• _SUPPLIED INFORMATION_

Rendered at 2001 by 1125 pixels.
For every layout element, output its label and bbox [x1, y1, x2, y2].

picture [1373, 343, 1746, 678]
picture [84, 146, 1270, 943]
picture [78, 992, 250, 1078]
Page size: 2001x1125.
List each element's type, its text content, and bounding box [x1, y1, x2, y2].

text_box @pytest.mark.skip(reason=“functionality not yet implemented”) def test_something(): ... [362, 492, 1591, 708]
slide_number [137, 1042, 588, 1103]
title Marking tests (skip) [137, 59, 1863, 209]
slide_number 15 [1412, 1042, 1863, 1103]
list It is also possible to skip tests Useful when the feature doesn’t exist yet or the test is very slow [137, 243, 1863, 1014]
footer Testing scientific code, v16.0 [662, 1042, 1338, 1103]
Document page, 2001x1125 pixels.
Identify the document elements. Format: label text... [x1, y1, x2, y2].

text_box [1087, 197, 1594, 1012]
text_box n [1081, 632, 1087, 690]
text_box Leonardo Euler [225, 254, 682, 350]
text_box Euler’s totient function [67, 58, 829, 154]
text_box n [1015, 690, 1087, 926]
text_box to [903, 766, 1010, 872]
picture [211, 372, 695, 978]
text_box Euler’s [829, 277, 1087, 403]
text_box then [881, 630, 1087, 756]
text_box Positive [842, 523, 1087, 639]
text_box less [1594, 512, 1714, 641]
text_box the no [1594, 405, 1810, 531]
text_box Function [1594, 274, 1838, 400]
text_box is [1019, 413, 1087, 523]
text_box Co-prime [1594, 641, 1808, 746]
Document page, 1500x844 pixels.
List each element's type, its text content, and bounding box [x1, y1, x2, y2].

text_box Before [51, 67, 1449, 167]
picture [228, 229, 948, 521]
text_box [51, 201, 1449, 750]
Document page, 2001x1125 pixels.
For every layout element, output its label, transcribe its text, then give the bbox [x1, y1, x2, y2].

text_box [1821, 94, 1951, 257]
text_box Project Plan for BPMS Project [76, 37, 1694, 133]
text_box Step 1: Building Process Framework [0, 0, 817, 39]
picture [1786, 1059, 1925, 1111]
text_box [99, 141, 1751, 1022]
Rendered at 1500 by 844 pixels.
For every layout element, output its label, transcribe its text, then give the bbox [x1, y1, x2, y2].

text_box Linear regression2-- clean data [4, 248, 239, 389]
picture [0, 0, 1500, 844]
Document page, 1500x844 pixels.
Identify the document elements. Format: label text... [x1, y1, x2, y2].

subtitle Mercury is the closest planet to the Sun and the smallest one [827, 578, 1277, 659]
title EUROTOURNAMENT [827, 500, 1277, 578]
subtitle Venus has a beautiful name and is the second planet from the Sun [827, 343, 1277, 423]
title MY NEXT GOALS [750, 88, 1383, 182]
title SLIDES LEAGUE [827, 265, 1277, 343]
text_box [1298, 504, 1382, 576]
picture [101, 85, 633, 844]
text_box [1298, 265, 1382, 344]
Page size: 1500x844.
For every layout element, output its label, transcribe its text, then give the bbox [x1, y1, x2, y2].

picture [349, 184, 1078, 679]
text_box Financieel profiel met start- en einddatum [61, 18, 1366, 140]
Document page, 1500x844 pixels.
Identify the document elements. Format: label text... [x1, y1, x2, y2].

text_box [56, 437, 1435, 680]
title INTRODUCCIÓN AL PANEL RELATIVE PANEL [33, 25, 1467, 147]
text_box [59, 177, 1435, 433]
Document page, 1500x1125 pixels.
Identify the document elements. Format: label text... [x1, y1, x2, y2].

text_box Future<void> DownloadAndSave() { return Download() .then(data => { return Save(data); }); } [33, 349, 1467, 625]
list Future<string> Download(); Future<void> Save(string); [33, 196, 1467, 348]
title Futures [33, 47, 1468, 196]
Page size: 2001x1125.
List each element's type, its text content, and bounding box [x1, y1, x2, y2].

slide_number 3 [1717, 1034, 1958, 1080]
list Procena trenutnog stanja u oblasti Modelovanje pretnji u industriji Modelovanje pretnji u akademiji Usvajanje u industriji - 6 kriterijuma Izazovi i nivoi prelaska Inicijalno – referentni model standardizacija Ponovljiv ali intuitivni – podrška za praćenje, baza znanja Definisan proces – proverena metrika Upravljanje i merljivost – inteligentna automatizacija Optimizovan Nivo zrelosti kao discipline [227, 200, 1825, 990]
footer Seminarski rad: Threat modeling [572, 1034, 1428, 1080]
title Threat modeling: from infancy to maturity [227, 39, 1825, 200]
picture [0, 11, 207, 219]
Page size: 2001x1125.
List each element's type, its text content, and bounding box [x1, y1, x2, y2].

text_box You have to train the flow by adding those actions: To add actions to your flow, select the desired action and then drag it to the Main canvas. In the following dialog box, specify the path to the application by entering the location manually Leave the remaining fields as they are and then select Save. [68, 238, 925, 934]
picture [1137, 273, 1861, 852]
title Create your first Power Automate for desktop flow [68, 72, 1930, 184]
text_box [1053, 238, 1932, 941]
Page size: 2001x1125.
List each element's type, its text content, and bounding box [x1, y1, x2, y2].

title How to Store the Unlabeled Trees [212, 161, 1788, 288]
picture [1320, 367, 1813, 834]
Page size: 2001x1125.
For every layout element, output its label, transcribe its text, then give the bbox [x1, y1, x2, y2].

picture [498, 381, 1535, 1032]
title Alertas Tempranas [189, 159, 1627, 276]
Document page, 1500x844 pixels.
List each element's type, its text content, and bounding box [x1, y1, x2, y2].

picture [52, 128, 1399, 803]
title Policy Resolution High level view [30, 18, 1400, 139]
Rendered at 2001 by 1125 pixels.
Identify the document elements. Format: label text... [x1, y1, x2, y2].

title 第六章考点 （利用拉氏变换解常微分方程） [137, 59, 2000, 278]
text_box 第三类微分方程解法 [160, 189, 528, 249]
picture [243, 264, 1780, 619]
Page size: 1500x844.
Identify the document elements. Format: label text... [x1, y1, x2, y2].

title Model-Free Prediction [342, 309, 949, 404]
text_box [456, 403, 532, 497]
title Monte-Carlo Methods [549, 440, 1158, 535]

• _EXERCISE INSTRUCTIONS_
A faithful, complete reproduction of the listing above is requested.

• _ANSWER TO THIS TASK_
Rendered at 2001 by 1125 pixels.
For every layout element, output its label and bbox [x1, y1, x2, y2].

picture [1373, 343, 1746, 678]
picture [84, 146, 1270, 943]
picture [78, 992, 250, 1078]
Page size: 2001x1125.
List each element's type, its text content, and bounding box [x1, y1, x2, y2].

text_box @pytest.mark.skip(reason=“functionality not yet implemented”) def test_something(): ... [362, 492, 1591, 708]
slide_number [137, 1042, 588, 1103]
title Marking tests (skip) [137, 59, 1863, 209]
slide_number 15 [1412, 1042, 1863, 1103]
list It is also possible to skip tests Useful when the feature doesn’t exist yet or the test is very slow [137, 243, 1863, 1014]
footer Testing scientific code, v16.0 [662, 1042, 1338, 1103]
Document page, 2001x1125 pixels.
Identify the document elements. Format: label text... [x1, y1, x2, y2].

text_box [1087, 197, 1594, 1012]
text_box n [1081, 632, 1087, 690]
text_box Leonardo Euler [225, 254, 682, 350]
text_box Euler’s totient function [67, 58, 829, 154]
text_box n [1015, 690, 1087, 926]
text_box to [903, 766, 1010, 872]
picture [211, 372, 695, 978]
text_box Euler’s [829, 277, 1087, 403]
text_box then [881, 630, 1087, 756]
text_box Positive [842, 523, 1087, 639]
text_box less [1594, 512, 1714, 641]
text_box the no [1594, 405, 1810, 531]
text_box Function [1594, 274, 1838, 400]
text_box is [1019, 413, 1087, 523]
text_box Co-prime [1594, 641, 1808, 746]
Document page, 1500x844 pixels.
List each element's type, its text content, and bounding box [x1, y1, x2, y2].

text_box Before [51, 67, 1449, 167]
picture [228, 229, 948, 521]
text_box [51, 201, 1449, 750]
Document page, 2001x1125 pixels.
For every layout element, output its label, transcribe its text, then give the bbox [x1, y1, x2, y2].

text_box [1821, 94, 1951, 257]
text_box Project Plan for BPMS Project [76, 37, 1694, 133]
text_box Step 1: Building Process Framework [0, 0, 817, 39]
picture [1786, 1059, 1925, 1111]
text_box [99, 141, 1751, 1022]
Rendered at 1500 by 844 pixels.
For every layout element, output its label, transcribe its text, then give the bbox [x1, y1, x2, y2].

text_box Linear regression2-- clean data [4, 248, 239, 389]
picture [0, 0, 1500, 844]
Document page, 1500x844 pixels.
Identify the document elements. Format: label text... [x1, y1, x2, y2].

subtitle Mercury is the closest planet to the Sun and the smallest one [827, 578, 1277, 659]
title EUROTOURNAMENT [827, 500, 1277, 578]
subtitle Venus has a beautiful name and is the second planet from the Sun [827, 343, 1277, 423]
title MY NEXT GOALS [750, 88, 1383, 182]
title SLIDES LEAGUE [827, 265, 1277, 343]
text_box [1298, 504, 1382, 576]
picture [101, 85, 633, 844]
text_box [1298, 265, 1382, 344]
Page size: 1500x844.
For every layout element, output its label, transcribe its text, then give the bbox [x1, y1, x2, y2].

picture [349, 184, 1078, 679]
text_box Financieel profiel met start- en einddatum [61, 18, 1366, 140]
Document page, 1500x844 pixels.
Identify the document elements. Format: label text... [x1, y1, x2, y2].

text_box [56, 437, 1435, 680]
title INTRODUCCIÓN AL PANEL RELATIVE PANEL [33, 25, 1467, 147]
text_box [59, 177, 1435, 433]
Document page, 1500x1125 pixels.
Identify the document elements. Format: label text... [x1, y1, x2, y2].

text_box Future<void> DownloadAndSave() { return Download() .then(data => { return Save(data); }); } [33, 349, 1467, 625]
list Future<string> Download(); Future<void> Save(string); [33, 196, 1467, 348]
title Futures [33, 47, 1468, 196]
Page size: 2001x1125.
List each element's type, its text content, and bounding box [x1, y1, x2, y2].

slide_number 3 [1717, 1034, 1958, 1080]
list Procena trenutnog stanja u oblasti Modelovanje pretnji u industriji Modelovanje pretnji u akademiji Usvajanje u industriji - 6 kriterijuma Izazovi i nivoi prelaska Inicijalno – referentni model standardizacija Ponovljiv ali intuitivni – podrška za praćenje, baza znanja Definisan proces – proverena metrika Upravljanje i merljivost – inteligentna automatizacija Optimizovan Nivo zrelosti kao discipline [227, 200, 1825, 990]
footer Seminarski rad: Threat modeling [572, 1034, 1428, 1080]
title Threat modeling: from infancy to maturity [227, 39, 1825, 200]
picture [0, 11, 207, 219]
Page size: 2001x1125.
List each element's type, its text content, and bounding box [x1, y1, x2, y2].

text_box You have to train the flow by adding those actions: To add actions to your flow, select the desired action and then drag it to the Main canvas. In the following dialog box, specify the path to the application by entering the location manually Leave the remaining fields as they are and then select Save. [68, 238, 925, 934]
picture [1137, 273, 1861, 852]
title Create your first Power Automate for desktop flow [68, 72, 1930, 184]
text_box [1053, 238, 1932, 941]
Page size: 2001x1125.
List each element's type, its text content, and bounding box [x1, y1, x2, y2].

title How to Store the Unlabeled Trees [212, 161, 1788, 288]
picture [1320, 367, 1813, 834]
Page size: 2001x1125.
For every layout element, output its label, transcribe its text, then give the bbox [x1, y1, x2, y2].

picture [498, 381, 1535, 1032]
title Alertas Tempranas [189, 159, 1627, 276]
Document page, 1500x844 pixels.
List each element's type, its text content, and bounding box [x1, y1, x2, y2].

picture [52, 128, 1399, 803]
title Policy Resolution High level view [30, 18, 1400, 139]
Rendered at 2001 by 1125 pixels.
Identify the document elements. Format: label text... [x1, y1, x2, y2].

title 第六章考点 （利用拉氏变换解常微分方程） [137, 59, 2000, 278]
text_box 第三类微分方程解法 [160, 189, 528, 249]
picture [243, 264, 1780, 619]
Page size: 1500x844.
Identify the document elements. Format: label text... [x1, y1, x2, y2].

title Model-Free Prediction [342, 309, 949, 404]
text_box [456, 403, 532, 497]
title Monte-Carlo Methods [549, 440, 1158, 535]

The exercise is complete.